Stacy edged up to the window. Behind the distant mountains, the sun was gloriously setting. Its last golden rays splashed across the neatly mowed yard behind the restaurant and shone like a soft spotlight upon the thick, black-pelted body of the bear. It was a large, adult male, over six feet tall on his hind legs, methodically, calmly, ripping away the sides and top of the lattice cage, sending torn boards into the air like kindling sticks, working efficiently, but at the bear’s own placid pace, as if he were utterly alone and there were no audience of men, women, and children staring down at him from the dining-room windows overhead, no small gang of men out on the deck watching him like a hunting party gathered on a cliff above a watering hole, and as if Noonan were not lifting his rifle to his shoulder, aiming it, and firing.

He shot once, and he missed the bear altogether. He fired a second time.

The bear was struck high in the back, and a tuft of black hair flew away from his chest where the bullet emerged, and the crowd in the dining room groaned and cried out, “He’s shooting it! Oh, God, he’s shooting it!” A woman screeched, “Tell him to stop!” and children began to bawl.
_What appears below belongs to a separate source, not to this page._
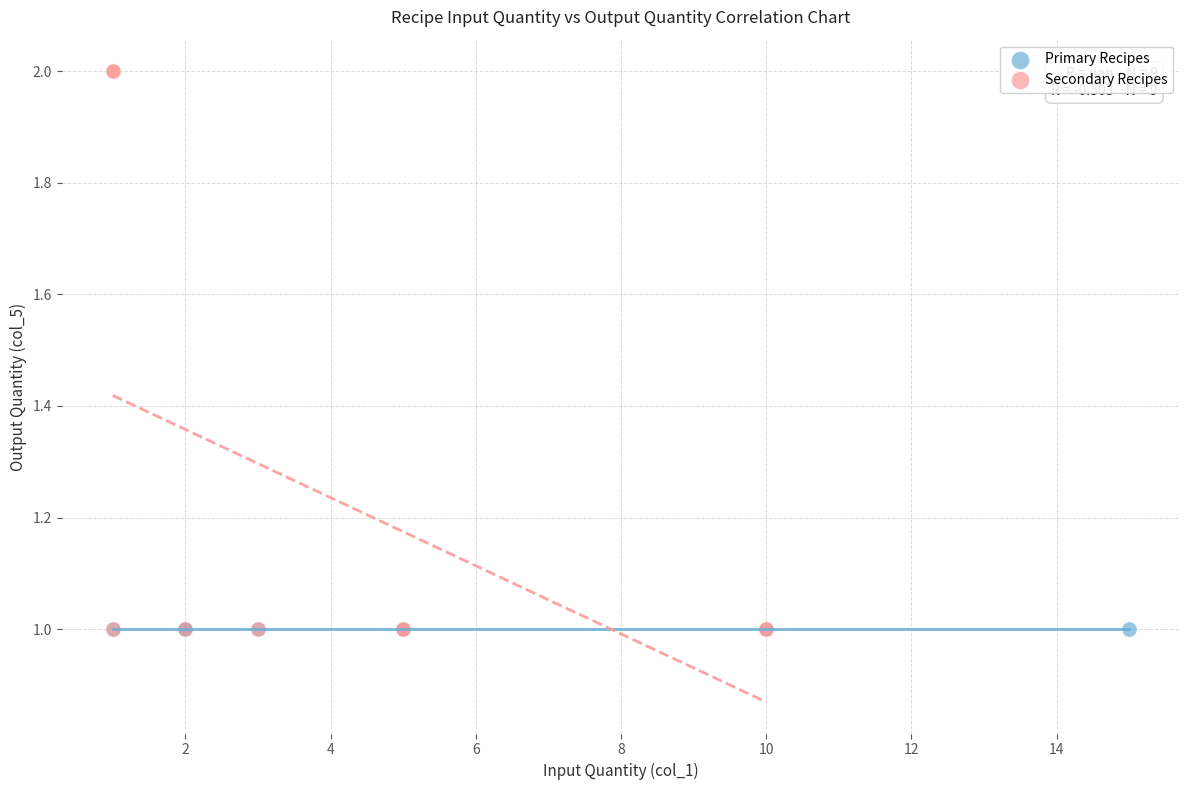

What are all the series names shown in the legend?

Primary Recipes, Secondary Recipes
A man yelled, “For God’s sake, is he nuts?” Gail looked beseechingly at Stacy, who simply shook her head slowly from side to side, for she could do nothing to stop him now. No one could. People shouted and cried, a few sobbed, and children wailed, and Noonan fired a third time. He hit the bear in the shoulder, and the animal spun around, still standing, searching for the source of this terrible pain, not understanding that he should look up, that the man with the rifle, barely fifty yards away, was positioned out of sight above him and, because of his extreme anger, because of his refusal to be impersonal in this grisly business, was unable to kill him, and so he wounded the poor creature again and again, in the chest, in a paw, and shot him through the muzzle, until finally the bear dropped to all fours and, unsure in which direction to flee, tumbled first away from the restaurant downhill toward the woods, when, hit in the back, he turned and came lumbering, bleeding and in pain, straight toward the deck, where Noonan fired one last shot, hitting the bear this time in the center of his forehead, and the bear rolled forward, as if he had tripped, and died.